Study Shows Monkeys Are Emotional, and Empathetic Creatures
Okay!! I really want to vent about Monkeys. I was in a place between Ogun and Lagos State in Lagos Ibadan Express Way and I didn't know that there were monkeys in the area. The person I was walking with didn't give me the memo and I guess it was because we were lost in talks. You see the story of Alibaba and the 40 thieves, that's just how they were.
I was going peacefully when my handbag was dragged from me and I wanted to shout for help that i was being robbed when she made the comment "Not again". I was in shock but she told me not to worry that I was going to get it back soon. She asked me not to chase after them but rather go buy bananas, corn, and some fruits. When we came back, the monkeys were already going through my stuff in the handbag and luckily for me, my phone or anything precious wasn't inside. She asked that I give it to the biggest of them, then share with the other ones. When I gave them the bananas, I then served the other fruits which they took, made noises like they were laughing and left my bag on the ground for me. One by one they dropped the contents in the bag including my spectacle that they broke already.
It is no doubt that this animals are clever but it is like this cleverness of them is what they use for their little evil. This experience got me to ask myself if monkeys actually have any form of morality in them since they are social animals just like us. I do not know if my bag was returned because I knew how to bribe them or because they were just compassionate enough. These things leave me questioning the morality of monkeys.

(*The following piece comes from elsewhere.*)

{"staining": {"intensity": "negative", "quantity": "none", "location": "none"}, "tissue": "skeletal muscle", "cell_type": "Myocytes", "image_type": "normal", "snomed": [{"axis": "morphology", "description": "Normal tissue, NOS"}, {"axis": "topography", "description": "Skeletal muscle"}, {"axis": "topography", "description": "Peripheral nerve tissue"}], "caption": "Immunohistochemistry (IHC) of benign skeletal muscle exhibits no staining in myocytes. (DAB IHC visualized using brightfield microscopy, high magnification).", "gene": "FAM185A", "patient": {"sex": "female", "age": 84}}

With the understanding of fairness comes morality because if we are not able to determine what is fair then how do we come to conclude that something is right or wrong. It is what helps us to know when something is fair or not fair, when we are being cheated or when we are being treated with respect. To understand if monkeys also understood this, I surf the internet and stumbled on a research in 2003 where two monkeys were rewarded to 2 different fruits as treat when they gave a token to the human giving the treat.
The treat were grape and cucumber with one monkey receiving grape and the other receiving cucumber. When the game began they were both cooperative until the monkey fed cucumber noticed that it wasn't served a fair reward since grape was sweeter than cucumber, and he decided to not accept the treat and request for a better reward. Further research showed that just like females are more emotionally attached and sensitive to being unfair, female monkeys were more sensitive to unfair acts than male ones.
Now I get it that monkeys understand fairness, so it is possible that they are able to empathize with one another thereby feeling the need to be there for one another? Another test was done where monkeys were given two types of tokens, a selfish token and a helpful token. They were going to get rewarded alone when they released the selfish toke to the person while both monkeys will be rewarded if they released the helpful token. The researchers noticed that the monkey released the helpful tokens more as they didn't mind that they both got rewarded while one person did the job. The researchers noticed that the result of this was determined by how well the monkey knew or interacted with themselves.
So, is it possible that monkeys punish themselves because I wish the monkey that broke my eyeglass got punished. While I didn't see any study that showed that they could be punished for breaking ones property, I saw a study that explains how monkeys punish other monkeys who stole food by destroying their table with the food making sure they didn't eat it, they would also throw away a partner's food if they notice the food given ti the neighbor is more than theirs.
Okay, now I understand why I needed to get fruit for the monkeys although I wasn't happy buying them the fruit in a transactional way. I would have preferred to buy them fruits and watch them enjoy it without a transaction in between.
Post Reference
https://www.emory.edu/LIVING_LINKS/publications/articles/Brosnan_deWaal_2003.pdf
https://www.pnas.org/doi/full/10.1073/pnas.1504454112
https://www.theguardian.com/science/2008/aug/26/animalbehaviour.medicalresearch
https://www.sciencedirect.com/science/article/abs/pii/S1090513815001221
Wait, I have seen monkeys that act like dwarf devil and some can act like cool kids but I do not like going close to monkeys at all. I didn't know they had some kind of morals, I thought they just saw everything as fun even when they are hurting others.